Тут только Крейслер понял, что изображение отбрасывается замаскированным вогнутым зеркалом; он был раздосадован, как и всякий, кто, поверив в чудо, вдруг видит, что оно развенчано у него на глазах. Человеку более по душе самый глубокий ужас, чем естественное объяснение представшего ему призрака; он не довольствуется здешним миром, ему надобно увидеть нечто из иного мира, не требующее телесной оболочки, чтобы стать видимым.
— Мне непонятно ваше странное тяготение к подобным дурачествам, — сказал Крейслер. — Вы как искусный повар готовите из острых специй чудеса и воображаете, будто подобной вредной чепухой можно подхлестнуть людей, чья фантазия стала вялой, точно желудок пресыщенного кутилы. Нет ничего отвратительней, чем, показав человеку такой проклятый фокус, от которого перехватывает дыхание, тут же приняться ему доказывать, будто все произошло самым естественным порядком.
— Естественным, естественным… — проворчал маэстро Абрагам. — Вы — человек, обладающий известной долей здравого смысла, и давно должны бы понять — ничто в нашем мире не происходит естественным порядком, да, ничто! Уж не думаете ли вы, дорогой капельмейстер, что, пуская в ход доступные нам средства и достигая определенного действия, мы в состоянии объяснить себе первопричину этого действия, заключенную в таинствах природы? Вы всегда с должным решпектом относились к моим фокусам, хотя самого дорогого для меня вам так и не довелось увидеть…
— Вы говорите о Невидимой девушке? — спросил Крейслер.
— Вот именно, — продолжал маэстро, — именно этот фокус, — а он, между прочим, есть нечто большее, чем фокус, — убедил бы вас в том, что нередко простейшая, наиболее легко поддающаяся расчетам механика, соприкоснувшись с таинственными силами природы, вызывает действие, которое остается необъяснимым даже в обычном смысле этого слова.

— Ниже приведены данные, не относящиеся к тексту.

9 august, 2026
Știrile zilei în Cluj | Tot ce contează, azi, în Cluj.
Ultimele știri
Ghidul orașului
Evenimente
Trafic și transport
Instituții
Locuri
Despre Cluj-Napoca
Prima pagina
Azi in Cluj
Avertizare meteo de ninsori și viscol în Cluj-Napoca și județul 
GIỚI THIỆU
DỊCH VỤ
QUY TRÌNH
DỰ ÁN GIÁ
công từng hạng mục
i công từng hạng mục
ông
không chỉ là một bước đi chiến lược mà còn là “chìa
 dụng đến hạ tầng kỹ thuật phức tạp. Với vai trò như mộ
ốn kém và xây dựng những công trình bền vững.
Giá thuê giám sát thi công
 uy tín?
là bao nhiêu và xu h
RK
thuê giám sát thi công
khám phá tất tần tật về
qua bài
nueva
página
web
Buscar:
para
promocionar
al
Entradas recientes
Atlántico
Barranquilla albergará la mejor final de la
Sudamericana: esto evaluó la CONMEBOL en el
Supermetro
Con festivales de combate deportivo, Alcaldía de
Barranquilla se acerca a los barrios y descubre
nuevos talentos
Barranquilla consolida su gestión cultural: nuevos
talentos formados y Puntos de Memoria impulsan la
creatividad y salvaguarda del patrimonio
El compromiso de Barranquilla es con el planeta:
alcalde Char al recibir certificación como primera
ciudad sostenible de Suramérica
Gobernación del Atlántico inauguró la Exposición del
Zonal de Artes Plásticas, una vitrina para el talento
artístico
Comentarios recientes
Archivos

— Гм… — возразил Крейслер, — если вы применили известную теорию звука, если ловко спрятали аппарат, да к тому же имели под рукой сообразительное и проворное существо…
— О, Кьяра! — воскликнул маэстро Абрагам, и слезы заблистали у него на глазах. — О, Кьяра, милое нежное дитя мое!

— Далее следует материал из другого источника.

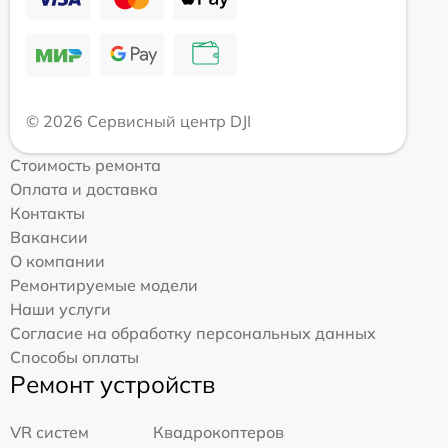
© 2026 Сервисный центр DJI
Стоимость ремонта
Оплата и доставка
Контакты
Вакансии
О компании
Ремонтируемые модели
Наши услуги
Согласие на обработку персональных данных
Способы оплаты
Ремонт устройств
VR систем
Квадрокоптеров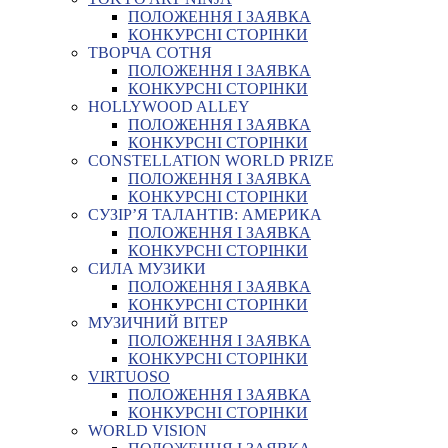
ПОЛОЖЕННЯ І ЗАЯВКА
КОНКУРСНІ СТОРІНКИ
ТВОРЧА СОТНЯ
ПОЛОЖЕННЯ І ЗАЯВКА
КОНКУРСНІ СТОРІНКИ
HOLLYWOOD ALLEY
ПОЛОЖЕННЯ І ЗАЯВКА
КОНКУРСНІ СТОРІНКИ
CONSTELLATION WORLD PRIZE
ПОЛОЖЕННЯ І ЗАЯВКА
КОНКУРСНІ СТОРІНКИ
СУЗІР’Я ТАЛАНТІВ: АМЕРИКА
ПОЛОЖЕННЯ І ЗАЯВКА
КОНКУРСНІ СТОРІНКИ
СИЛА МУЗИКИ
ПОЛОЖЕННЯ І ЗАЯВКА
КОНКУРСНІ СТОРІНКИ
МУЗИЧНИЙ ВІТЕР
ПОЛОЖЕННЯ І ЗАЯВКА
КОНКУРСНІ СТОРІНКИ
VIRTUOSO
ПОЛОЖЕННЯ І ЗАЯВКА
КОНКУРСНІ СТОРІНКИ
WORLD VISION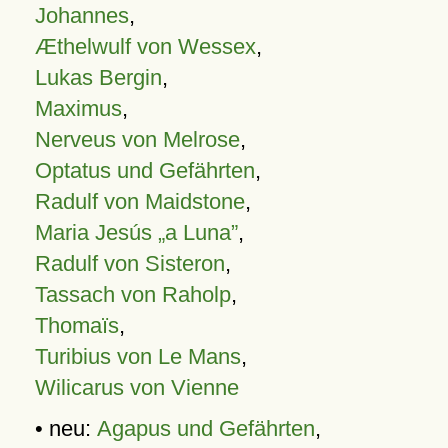
Johannes
,
Æthelwulf von Wessex
,
Lukas Bergin
,
Maximus
,
Nerveus von Melrose
,
Optatus und Gefährten
,
Radulf von Maidstone
,
Maria Jesús „a Luna”
,
Radulf von Sisteron
,
Tassach von Raholp
,
Thomaïs
,
Turibius von Le Mans
,
Wilicarus von Vienne
• neu:
Agapus und Gefährten
,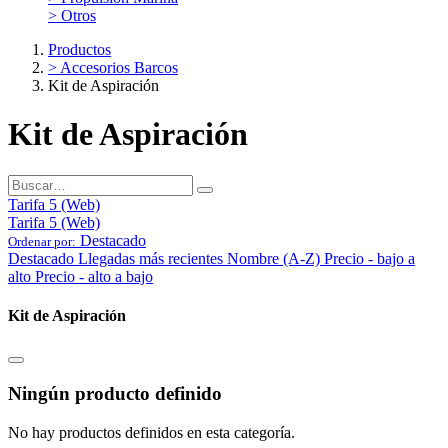
> Otros
Productos
> Accesorios Barcos
Kit de Aspiración
Kit de Aspiración
Tarifa 5 (Web)
Tarifa 5 (Web)
Destacado
Ordenar por:
Destacado
Llegadas más recientes
Nombre (A-Z)
Precio - bajo a
alto
Precio - alto a bajo
Kit de Aspiración
Ningún producto definido
No hay productos definidos en esta categoría.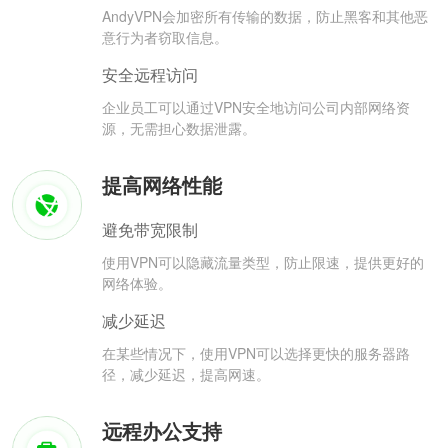
AndyVPN会加密所有传输的数据，防止黑客和其他恶
意行为者窃取信息。
安全远程访问
企业员工可以通过VPN安全地访问公司内部网络资
源，无需担心数据泄露。
提高网络性能
避免带宽限制
使用VPN可以隐藏流量类型，防止限速，提供更好的
网络体验。
减少延迟
在某些情况下，使用VPN可以选择更快的服务器路
径，减少延迟，提高网速。
远程办公支持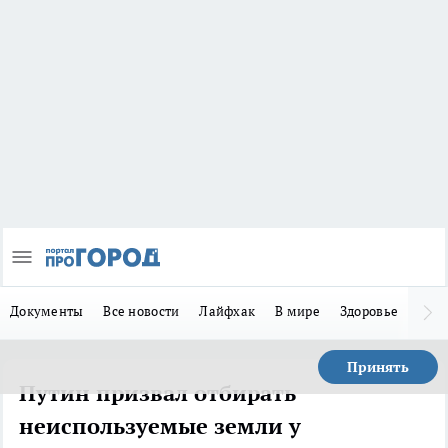
Документы
Все новости
Лайфхак
В мире
Здоровье
Зака
Принять
Путин призвал отбирать
неиспользуемые земли у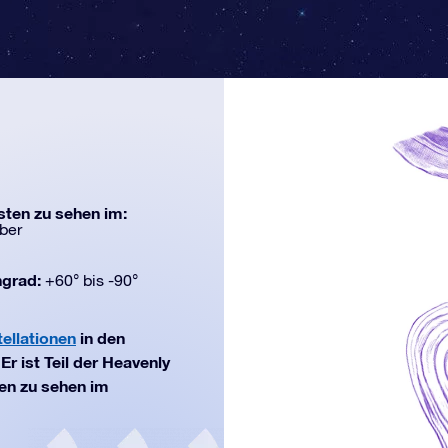
ten zu sehen im:
ber
ngrad:
+60° bis -90°
ellationen
in den
r ist Teil der Heavenly
ten zu sehen im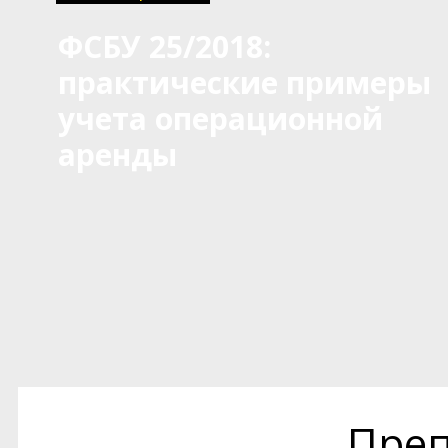
ФСБУ 25/2018:
практические примеры
учета операционной
аренды
Преп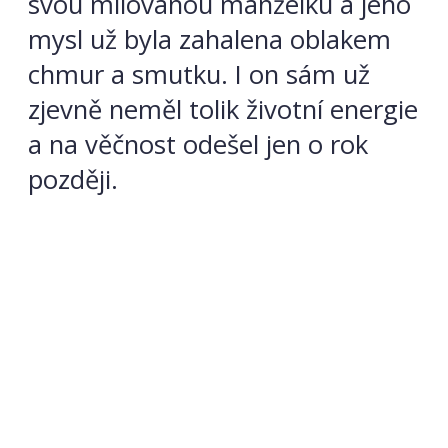
svou milovanou manželku a jeho
mysl už byla zahalena oblakem
chmur a smutku. I on sám už
zjevně neměl tolik životní energie
a na věčnost odešel jen o rok
později.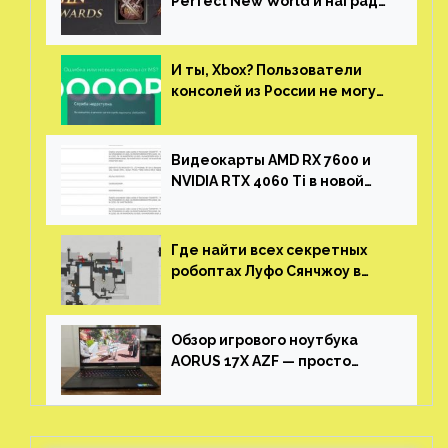
Perfect New World и награды
за участие в ЗБТ
И ты, Xbox? Пользователи
консолей из России не могут
войти в свои учетные записи
Видеокарты AMD RX 7600 и
NVIDIA RTX 4060 Ti в новой
утечке
Где найти всех секретных
робоптах Луфо Сянчжоу в
Honkai: Star Rail
Обзор игрового ноутбука
AORUS 17X AZF — просто
пушка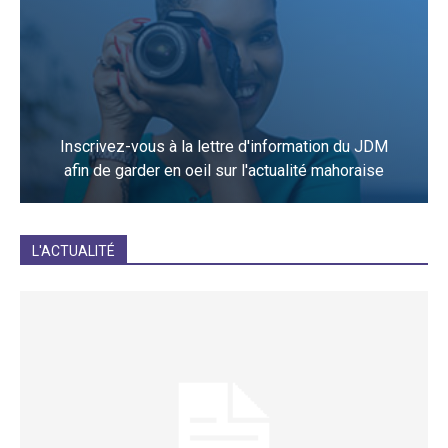
Inscrivez-vous à la lettre d'information du JDM
afin de garder en oeil sur l'actualité mahoraise
JE M'INCRIS
L'ACTUALITÉ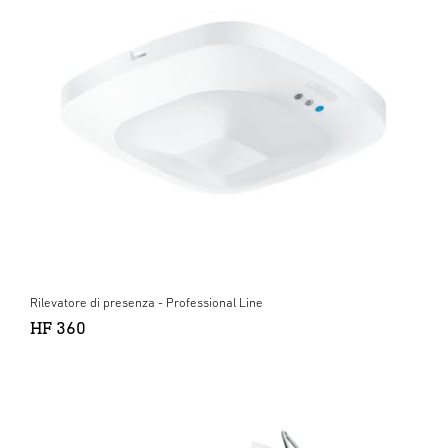
Rilevatore di presenza - Professional Line
HF 360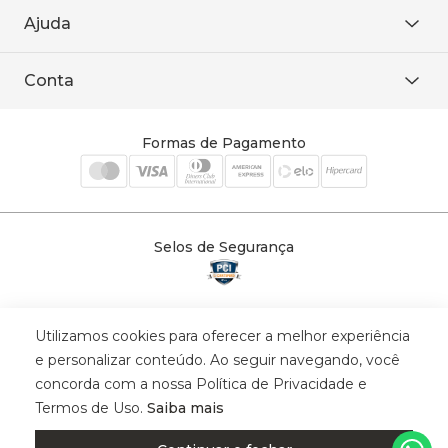
De seg. à sex. das 8h às 18h.
Trabalhe conosco
Ajuda
WhatsApp
Baixe o APP
sac@sodanca.com.br
Formas de pagamento
Conta
Política de entrega
Política de privacidade
Minha conta
Trocas e devoluções
Meus pedidos
Formas de Pagamento
Cadastre-se
Selos de Segurança
Utilizamos cookies para oferecer a melhor experiência
© 2025 Trinys Indústria e Comércio Ltda - Todos os direitos reservados
e personalizar conteúdo. Ao seguir navegando, você
| CNPJ: 59.907.634/0001-75 | Rua Santa Augusta, 409 - Vila
concorda com a nossa Política de Privacidade e
Califórnia - Osvaldo Cruz - SP - CEP: 17702-316.
Termos de Uso.
Saiba mais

Крейслер никогда еще не видел маэстро в таком глубоком волнении; старик не любил поддаваться унынию или грусти, напротив — всегда отгонял эти чувства насмешливой шуткой.

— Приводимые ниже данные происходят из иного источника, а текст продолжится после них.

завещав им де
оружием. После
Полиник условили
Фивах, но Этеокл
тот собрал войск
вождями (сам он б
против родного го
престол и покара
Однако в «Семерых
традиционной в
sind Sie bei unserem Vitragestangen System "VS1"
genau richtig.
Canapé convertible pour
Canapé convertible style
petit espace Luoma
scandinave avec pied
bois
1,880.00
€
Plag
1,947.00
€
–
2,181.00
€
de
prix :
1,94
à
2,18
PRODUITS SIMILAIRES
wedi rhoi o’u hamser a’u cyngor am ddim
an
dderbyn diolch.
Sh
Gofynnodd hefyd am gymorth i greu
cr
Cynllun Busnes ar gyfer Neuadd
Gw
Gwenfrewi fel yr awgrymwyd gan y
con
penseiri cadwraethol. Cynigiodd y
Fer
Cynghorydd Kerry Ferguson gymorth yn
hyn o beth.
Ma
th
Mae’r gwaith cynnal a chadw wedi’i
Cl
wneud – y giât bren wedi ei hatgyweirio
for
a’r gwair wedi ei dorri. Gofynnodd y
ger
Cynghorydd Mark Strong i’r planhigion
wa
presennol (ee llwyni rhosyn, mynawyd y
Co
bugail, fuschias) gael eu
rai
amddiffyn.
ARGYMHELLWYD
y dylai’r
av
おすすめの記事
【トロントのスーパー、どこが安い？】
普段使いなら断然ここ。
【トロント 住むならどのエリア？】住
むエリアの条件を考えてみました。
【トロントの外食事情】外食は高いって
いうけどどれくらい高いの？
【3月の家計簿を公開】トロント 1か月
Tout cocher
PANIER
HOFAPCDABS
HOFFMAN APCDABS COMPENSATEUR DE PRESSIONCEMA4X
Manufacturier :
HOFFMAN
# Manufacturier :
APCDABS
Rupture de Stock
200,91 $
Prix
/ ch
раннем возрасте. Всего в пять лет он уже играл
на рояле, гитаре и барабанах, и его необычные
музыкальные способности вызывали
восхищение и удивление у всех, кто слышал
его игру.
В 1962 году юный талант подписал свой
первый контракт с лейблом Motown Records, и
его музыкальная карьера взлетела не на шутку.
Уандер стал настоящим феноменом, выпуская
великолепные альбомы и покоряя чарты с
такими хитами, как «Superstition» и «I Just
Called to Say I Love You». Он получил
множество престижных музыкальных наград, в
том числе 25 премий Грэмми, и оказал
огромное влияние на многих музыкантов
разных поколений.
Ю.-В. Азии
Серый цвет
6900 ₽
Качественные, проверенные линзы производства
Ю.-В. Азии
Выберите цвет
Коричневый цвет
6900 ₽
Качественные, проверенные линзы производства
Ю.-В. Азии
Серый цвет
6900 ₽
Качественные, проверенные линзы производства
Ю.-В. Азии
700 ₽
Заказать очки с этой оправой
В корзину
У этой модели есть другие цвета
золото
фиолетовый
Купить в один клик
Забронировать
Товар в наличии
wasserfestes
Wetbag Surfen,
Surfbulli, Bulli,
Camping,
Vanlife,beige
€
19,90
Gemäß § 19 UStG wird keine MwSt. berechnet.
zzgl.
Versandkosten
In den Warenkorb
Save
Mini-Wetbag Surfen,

— Что же это за Кьяра? — полюбопытствовал капельмейстер.
— Как глупо, — ответил маэстро, улыбаясь, — что я нынче предстаю перед вами старым, плаксивым дураком; но созвездиям угодно, чтобы я наконец поведал вам о той поре моей жизни, о которой я так долго хранил молчание. Подойдите сюда, Крейслер, взгляните на этот толстый фолиант, — это самое замечательное из всего, что мне принадлежит, наследие искуснейшего чернокнижника по имени Северино; я как раз сидел тут и читал о всяких фантастических вещах и любовался Кьярой, чье изображение здесь напечатано, и вдруг вы вламываетесь ко мне вне себя от волнения и отказываетесь признавать мою магию именно в тот миг, когда я с упоением предаюсь воспоминаниям о прекраснейшем из всех ее чудес, коими я повелевал в цветущую пору моей молодости.
— Так расскажите о нем, — заметил капельмейстер, — дабы и я мог подвывать вам.